Görev 1: Cici filmi üzerine yazıdan, "Sanatın herhangi bir" sözcüklerini içeren ifadeyle açılıp "hikayeden yola çıkarlar." ile kapanan bölümü hiçbir değişiklik yapmadan çıkarınız.
Görev 2: Cici filmi üzerine yazıyı, son cümlesinden sonra gelecek biçimde sürdürünüz.

Baba ve televizyon eskiden evlerde birlikte anılan kavramlardı. O neyi seyrederse herkes onu seyrederdi.

Ailede birey kavramı geliştikçe evin içinde televizyonlar çoğaldı. Anne mutfağına bir televizyon aldı önce. Sonra çocuklar odalarına çekilip orada kendi istedikleri programları seyretmeye başladılar.

Şimdi aile bireyleri iki yaşındaki çocuklarını başlarından atmak için ellerine telefonlarını tutuşturuyorlar. Çünkü hayat onları çok yoruyor.

Bu filmde en sevdiğim sahnelerden biri çoban çocukla evin kızının samanlıkta karşılıklı oturduğu sahne. Erkek çocuğu kızın kalbine elini koyuyor ve o sırada İstiklal Marşı başlıyor.

Bir diğer sahne ise babanın gece televizyonun karşısında uyurken, karanlık bir el tarafından odada yanan ateşin üstüne kül dökülüp ateşin söndürülmesi, odanın penceresinin açık bırakılması ve sabah adamın soğuktan anne rahmine dönmüş bir şekilde, rüzgardan pencerenin çarpmasıyla, korkuyla uyanması.

cici

Sanatın herhangi bir dalıyla kendini ifade etme yolunu seçen ve diğer insanlarla iletişim kurmak isteyen yaratıcı insanlar önce kendilerini anlatmak isterler. En iyi bildikleri hikayeden yola çıkarlar.

Cici filminde de çocuklardan Kadir büyüdüğünde yönetmenlik mesleğini seçiyor ve baba evine dönerek çocukluğunun travması olan hikayenin filmini çekmek istiyor. Artık yavaş yavaş zihni bulanıklaşan annesini filminde oynatmak istiyor.

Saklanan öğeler
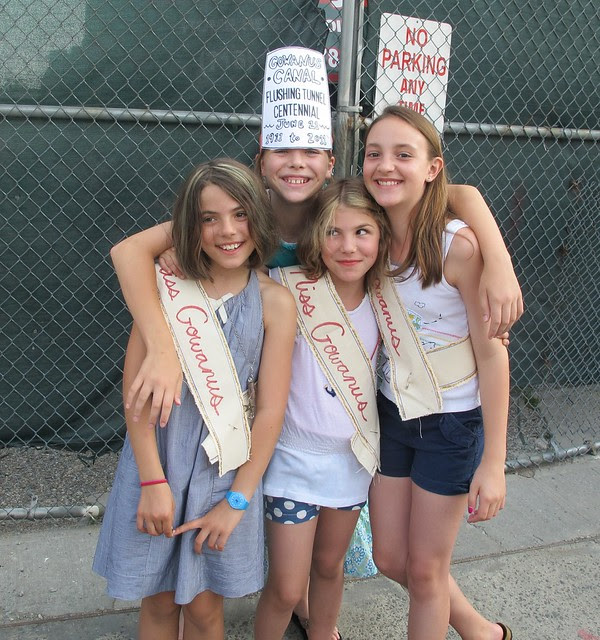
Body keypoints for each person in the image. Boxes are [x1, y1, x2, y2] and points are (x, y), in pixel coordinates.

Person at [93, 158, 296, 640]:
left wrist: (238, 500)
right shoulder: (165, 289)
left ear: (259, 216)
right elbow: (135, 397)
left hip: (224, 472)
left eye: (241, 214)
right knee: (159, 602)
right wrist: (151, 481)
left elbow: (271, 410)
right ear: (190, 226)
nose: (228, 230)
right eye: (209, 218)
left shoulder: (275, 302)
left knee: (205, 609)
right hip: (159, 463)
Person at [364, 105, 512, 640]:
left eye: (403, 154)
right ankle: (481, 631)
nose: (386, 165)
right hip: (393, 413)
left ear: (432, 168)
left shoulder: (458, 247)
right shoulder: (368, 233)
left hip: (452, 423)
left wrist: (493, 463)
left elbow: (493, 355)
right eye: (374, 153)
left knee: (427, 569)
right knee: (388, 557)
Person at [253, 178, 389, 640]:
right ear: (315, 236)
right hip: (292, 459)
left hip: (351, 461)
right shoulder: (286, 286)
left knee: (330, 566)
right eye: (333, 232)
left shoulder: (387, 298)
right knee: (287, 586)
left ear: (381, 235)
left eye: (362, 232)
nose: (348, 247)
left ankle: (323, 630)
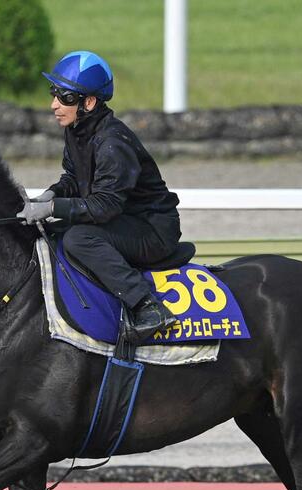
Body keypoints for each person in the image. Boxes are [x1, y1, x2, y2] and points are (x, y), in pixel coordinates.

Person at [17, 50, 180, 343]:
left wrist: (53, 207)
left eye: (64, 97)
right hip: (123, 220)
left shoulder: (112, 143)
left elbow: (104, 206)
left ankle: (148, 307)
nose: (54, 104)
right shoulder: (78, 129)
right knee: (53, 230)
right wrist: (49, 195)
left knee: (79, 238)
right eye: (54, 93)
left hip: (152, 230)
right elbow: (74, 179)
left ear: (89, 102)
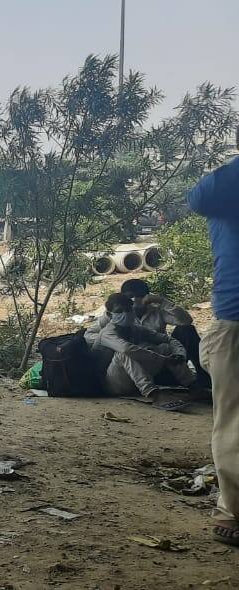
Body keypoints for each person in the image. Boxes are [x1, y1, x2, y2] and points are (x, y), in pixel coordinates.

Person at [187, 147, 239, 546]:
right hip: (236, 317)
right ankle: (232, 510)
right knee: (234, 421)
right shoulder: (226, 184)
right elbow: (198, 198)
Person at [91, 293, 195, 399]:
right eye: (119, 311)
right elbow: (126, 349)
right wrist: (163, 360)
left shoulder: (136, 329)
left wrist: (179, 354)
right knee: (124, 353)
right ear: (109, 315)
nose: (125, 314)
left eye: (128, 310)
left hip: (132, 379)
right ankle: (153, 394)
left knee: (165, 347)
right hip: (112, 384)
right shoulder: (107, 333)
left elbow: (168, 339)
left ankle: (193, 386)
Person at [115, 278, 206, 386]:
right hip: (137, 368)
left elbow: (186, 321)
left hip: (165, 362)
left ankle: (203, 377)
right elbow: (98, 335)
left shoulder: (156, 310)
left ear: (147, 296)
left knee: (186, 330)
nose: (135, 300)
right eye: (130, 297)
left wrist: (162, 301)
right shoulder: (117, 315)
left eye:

Yanıt alanı 1:
Sanatın herhangi bir dalıyla kendini ifade etme yolunu seçen ve diğer insanlarla iletişim kurmak isteyen yaratıcı insanlar önce kendilerini anlatmak isterler. En iyi bildikleri hikayeden yola çıkarlar.

Yanıt alanı 2:
Ancak annesinin, belki de bilinç altına attığı buzdağı anıları filme dahil olduğunda kırılıyor ve Alzheimer’a doğru yolculuğu hızlanıyor.

Bir sürü kötü eleştiri okudum film hakkında. Ben her zaman okuduğum, seyrettiğim şeyin bendeki duygusuyla ilgileniyorum. O yüzden filmi beğendim. Bana geçen duygularından hoşnut kaldım. Tanıdık olanlarına merhamet ettim.

Aile kavramındaki yakıcılığı ve iyileştirici yanı yeniden hatırladım.

Hep kafamı kurcalamıştır. Neden insanlar sevdiklerini söyledikleri insanlara şiddet uygularlar. Hatta neden karşılık görmediklerinde sevdiklerini öldürmeyi düşünür hatta öldürürler. Sevdiklerinin hayatını kabusa çevirmeyi kendilerine amaç edinirler. Bunun açıklamasını kendimde bulamadım.

Aslında insan kendini de net göremez.

Bazen yaptıklarımızı hafifletir, eleştirdiğimiz insanlardan daha korkunç şeyler yapabiliriz.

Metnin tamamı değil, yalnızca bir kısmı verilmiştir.